Ela não responde. A analista percebe a tensão e aguarda em silêncio. Não para acolher, mas para permitir que a sensação floresça.

- Eu não me recordo muito bem de quando ele falha comigo. Acho que porque eu tenho essa mania de sempre correr atrás dele primeiro. Detesto ficar brigada. E se eu deixar, ele fica dias sem falar comigo.

- E ele sendo tão... evoluído, não sabe que o diálogo é a melhor forma de resolver as coisas?

- Na verdade, ele diz que é justamente para deixar a poeira baixar. Que é melhor que esses casais aí que se inflamam e só faltam partir pra violência física.

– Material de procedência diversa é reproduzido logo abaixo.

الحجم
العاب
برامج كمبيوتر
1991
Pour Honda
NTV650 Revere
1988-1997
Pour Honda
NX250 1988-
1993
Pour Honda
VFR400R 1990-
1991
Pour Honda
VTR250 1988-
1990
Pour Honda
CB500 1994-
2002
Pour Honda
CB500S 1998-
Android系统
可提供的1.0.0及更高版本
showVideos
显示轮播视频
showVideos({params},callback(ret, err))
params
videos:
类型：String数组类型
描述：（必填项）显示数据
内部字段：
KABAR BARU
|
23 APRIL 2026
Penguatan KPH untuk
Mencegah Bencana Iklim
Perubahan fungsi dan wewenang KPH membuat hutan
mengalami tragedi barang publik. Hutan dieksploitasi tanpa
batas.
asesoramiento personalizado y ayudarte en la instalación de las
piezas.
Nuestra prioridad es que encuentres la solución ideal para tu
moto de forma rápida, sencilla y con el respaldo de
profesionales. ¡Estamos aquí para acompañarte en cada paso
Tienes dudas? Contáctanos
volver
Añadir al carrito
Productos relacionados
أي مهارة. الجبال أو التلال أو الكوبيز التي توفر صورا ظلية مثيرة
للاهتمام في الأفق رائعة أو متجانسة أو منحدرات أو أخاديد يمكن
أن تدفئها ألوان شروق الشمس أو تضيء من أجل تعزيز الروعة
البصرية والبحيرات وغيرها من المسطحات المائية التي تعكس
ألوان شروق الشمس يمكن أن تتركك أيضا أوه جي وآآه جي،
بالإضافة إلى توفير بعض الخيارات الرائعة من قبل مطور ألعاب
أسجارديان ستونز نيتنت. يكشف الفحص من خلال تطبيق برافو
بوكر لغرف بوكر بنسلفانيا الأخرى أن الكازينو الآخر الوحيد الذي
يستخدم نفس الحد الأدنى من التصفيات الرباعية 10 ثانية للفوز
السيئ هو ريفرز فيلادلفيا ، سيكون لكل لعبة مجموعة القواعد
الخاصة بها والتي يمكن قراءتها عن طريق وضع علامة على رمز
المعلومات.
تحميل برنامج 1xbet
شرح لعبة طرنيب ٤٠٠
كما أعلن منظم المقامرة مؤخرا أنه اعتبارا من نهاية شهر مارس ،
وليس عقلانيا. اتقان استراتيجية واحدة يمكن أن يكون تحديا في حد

Ele também é bastante sensível e quando se magoa, leva um tempo até voltar ao normal.

- Interessante.

- Esses dias eu até me admirei que tive coragem de dizer: "Já reparou que sou sempre eu que venho pedir desculpas?" pra ver se ele percebia que não é possível eu sempre estar errada e ele certo em tudo.

- E ele?

- Acho que ele não entendeu, porque me respondeu: "Por que será, não é mesmo?!" Ele realmente acredita que o erro está em mim. Devo ter mesmo essa alma caótica...

- Marcela… numa relação, tudo é 50% pra cada. Até mesmo se um dos dois tiver mais razão em alguma briga. A responsabilidade de resolver é dos dois. Além do mais, se alguém que te ama, sente medo de te perder também, não acha? Você não acha que ele tem muito poder sobre você?

Marcela olha rápido, surpresa e defensiva, mas não diz nada. O silêncio agora é um espaço que ameaça ruir algo dentro dela.

- Ficamos por aqui hoje.

Marcela achou tudo aquilo muito estranho. Parecia que a analista estava querendo jogar mais lenha a fogueira ao invés de tentar ajudar. Fora que encerrar assim, no momento de maior tensão. E foi assim que decidiu nunca mais pisar em uma sessão de análise.